- [DATA LISTING]:
=== Section Start ===

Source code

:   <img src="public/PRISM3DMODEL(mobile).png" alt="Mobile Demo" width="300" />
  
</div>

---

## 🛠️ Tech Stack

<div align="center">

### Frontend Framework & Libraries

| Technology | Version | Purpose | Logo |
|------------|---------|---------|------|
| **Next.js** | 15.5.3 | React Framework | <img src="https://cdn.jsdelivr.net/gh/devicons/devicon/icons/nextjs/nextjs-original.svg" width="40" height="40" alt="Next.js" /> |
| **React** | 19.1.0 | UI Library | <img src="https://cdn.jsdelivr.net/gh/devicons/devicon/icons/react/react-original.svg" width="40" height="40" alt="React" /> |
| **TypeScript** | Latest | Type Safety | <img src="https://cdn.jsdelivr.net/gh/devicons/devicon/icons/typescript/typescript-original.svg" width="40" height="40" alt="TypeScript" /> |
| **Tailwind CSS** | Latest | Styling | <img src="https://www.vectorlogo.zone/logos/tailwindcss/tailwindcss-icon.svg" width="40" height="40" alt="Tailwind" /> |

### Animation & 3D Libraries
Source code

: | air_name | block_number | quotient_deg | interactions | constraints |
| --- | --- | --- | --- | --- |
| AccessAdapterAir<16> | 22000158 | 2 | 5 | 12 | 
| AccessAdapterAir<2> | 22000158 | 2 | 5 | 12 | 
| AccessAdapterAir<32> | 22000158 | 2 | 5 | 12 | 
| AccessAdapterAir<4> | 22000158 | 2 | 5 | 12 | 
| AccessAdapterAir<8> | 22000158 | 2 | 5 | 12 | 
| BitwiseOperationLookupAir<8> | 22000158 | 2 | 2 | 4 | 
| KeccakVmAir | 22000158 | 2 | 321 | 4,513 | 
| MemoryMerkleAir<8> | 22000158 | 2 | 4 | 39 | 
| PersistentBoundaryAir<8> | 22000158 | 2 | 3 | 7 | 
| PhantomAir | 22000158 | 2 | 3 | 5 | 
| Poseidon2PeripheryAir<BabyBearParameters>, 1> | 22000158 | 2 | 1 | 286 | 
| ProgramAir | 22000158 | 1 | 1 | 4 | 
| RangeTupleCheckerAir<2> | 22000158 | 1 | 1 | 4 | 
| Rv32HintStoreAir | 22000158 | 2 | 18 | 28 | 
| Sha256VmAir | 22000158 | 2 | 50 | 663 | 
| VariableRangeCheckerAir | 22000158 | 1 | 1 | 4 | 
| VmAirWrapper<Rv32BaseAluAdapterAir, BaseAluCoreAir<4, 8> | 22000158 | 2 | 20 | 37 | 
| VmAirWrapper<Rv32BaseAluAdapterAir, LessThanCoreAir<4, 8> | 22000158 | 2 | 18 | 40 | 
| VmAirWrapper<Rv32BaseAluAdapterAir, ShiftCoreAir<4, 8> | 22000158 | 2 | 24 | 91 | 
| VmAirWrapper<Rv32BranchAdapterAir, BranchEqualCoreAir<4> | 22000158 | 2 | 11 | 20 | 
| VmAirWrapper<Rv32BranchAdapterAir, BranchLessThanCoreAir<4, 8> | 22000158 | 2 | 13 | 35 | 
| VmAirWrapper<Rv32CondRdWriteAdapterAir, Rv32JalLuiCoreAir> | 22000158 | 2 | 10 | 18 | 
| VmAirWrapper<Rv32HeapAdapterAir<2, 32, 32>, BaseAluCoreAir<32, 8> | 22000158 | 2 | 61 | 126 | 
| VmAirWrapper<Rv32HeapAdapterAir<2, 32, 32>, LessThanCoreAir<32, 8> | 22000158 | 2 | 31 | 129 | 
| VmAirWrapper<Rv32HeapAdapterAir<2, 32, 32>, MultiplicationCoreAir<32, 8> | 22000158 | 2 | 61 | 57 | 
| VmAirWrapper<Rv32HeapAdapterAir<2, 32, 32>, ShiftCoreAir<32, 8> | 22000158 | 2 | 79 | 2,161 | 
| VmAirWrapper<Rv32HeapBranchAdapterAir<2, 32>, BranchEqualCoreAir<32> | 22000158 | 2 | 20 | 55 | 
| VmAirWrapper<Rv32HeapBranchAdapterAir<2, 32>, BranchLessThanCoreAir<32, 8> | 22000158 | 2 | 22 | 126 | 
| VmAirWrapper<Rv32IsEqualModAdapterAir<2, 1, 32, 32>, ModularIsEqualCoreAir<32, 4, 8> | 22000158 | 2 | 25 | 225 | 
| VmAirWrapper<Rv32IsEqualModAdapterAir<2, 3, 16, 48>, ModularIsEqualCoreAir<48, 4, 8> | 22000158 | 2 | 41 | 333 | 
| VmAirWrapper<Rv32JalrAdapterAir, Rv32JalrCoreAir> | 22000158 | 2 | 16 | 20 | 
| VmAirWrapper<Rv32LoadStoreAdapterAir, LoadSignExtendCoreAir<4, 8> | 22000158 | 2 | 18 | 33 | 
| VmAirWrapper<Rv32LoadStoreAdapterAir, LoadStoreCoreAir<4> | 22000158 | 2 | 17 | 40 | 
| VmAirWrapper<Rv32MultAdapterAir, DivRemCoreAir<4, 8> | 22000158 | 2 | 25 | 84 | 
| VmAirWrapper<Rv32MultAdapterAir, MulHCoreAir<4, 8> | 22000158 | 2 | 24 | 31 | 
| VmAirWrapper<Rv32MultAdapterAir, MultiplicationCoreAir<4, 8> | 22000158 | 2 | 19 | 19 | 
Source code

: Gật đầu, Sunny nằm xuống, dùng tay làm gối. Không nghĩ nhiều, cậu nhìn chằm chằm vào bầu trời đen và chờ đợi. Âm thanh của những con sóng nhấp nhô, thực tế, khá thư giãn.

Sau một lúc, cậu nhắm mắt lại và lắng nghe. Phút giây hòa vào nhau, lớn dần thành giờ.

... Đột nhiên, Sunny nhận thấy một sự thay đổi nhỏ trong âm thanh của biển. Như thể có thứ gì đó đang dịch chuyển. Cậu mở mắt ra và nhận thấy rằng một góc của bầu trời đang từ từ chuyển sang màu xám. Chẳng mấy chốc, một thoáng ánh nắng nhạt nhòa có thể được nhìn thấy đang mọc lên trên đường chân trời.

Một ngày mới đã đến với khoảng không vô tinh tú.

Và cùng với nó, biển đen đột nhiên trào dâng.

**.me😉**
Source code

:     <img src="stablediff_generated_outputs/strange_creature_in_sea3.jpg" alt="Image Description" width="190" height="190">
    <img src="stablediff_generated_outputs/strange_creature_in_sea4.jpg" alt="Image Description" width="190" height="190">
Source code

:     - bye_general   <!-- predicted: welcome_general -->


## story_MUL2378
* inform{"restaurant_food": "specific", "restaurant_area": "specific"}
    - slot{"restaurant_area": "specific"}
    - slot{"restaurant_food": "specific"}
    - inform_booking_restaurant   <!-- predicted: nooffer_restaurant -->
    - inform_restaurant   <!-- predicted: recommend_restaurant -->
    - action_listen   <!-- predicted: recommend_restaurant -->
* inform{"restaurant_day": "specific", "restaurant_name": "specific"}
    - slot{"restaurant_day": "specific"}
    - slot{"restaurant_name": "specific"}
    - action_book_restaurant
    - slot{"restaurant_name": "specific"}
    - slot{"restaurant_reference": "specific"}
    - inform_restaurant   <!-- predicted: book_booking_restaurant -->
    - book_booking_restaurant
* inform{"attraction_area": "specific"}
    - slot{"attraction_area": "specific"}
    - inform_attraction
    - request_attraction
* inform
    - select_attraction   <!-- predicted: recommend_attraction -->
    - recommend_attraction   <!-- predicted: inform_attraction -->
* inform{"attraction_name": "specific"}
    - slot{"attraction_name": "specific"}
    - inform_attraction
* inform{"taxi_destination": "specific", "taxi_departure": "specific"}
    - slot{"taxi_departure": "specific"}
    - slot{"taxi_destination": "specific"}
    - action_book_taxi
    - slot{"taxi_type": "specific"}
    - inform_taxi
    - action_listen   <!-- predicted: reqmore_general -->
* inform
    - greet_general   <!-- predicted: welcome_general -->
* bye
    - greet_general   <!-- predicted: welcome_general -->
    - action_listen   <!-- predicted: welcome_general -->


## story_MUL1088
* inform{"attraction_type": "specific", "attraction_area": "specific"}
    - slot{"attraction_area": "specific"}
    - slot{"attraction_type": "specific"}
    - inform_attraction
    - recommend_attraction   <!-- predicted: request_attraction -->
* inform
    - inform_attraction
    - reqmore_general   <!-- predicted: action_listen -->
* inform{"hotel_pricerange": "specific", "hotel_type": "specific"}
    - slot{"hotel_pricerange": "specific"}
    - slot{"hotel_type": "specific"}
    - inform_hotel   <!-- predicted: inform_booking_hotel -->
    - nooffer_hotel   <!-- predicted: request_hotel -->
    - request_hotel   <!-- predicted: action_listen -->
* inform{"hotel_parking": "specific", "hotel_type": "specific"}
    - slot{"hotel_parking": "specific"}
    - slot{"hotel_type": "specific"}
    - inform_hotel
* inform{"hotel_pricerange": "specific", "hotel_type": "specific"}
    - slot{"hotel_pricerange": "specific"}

=== Section End ===

Copy out the lines of the data where the word "icons" can be found.

- [SOLUTION TO THE PROBLEM]:
| **Next.js** | 15.5.3 | React Framework | <img src="https://cdn.jsdelivr.net/gh/devicons/devicon/icons/nextjs/nextjs-original.svg" width="40" height="40" alt="Next.js" /> |
| **React** | 19.1.0 | UI Library | <img src="https://cdn.jsdelivr.net/gh/devicons/devicon/icons/react/react-original.svg" width="40" height="40" alt="React" /> |
| **TypeScript** | Latest | Type Safety | <img src="https://cdn.jsdelivr.net/gh/devicons/devicon/icons/typescript/typescript-original.svg" width="40" height="40" alt="TypeScript" /> |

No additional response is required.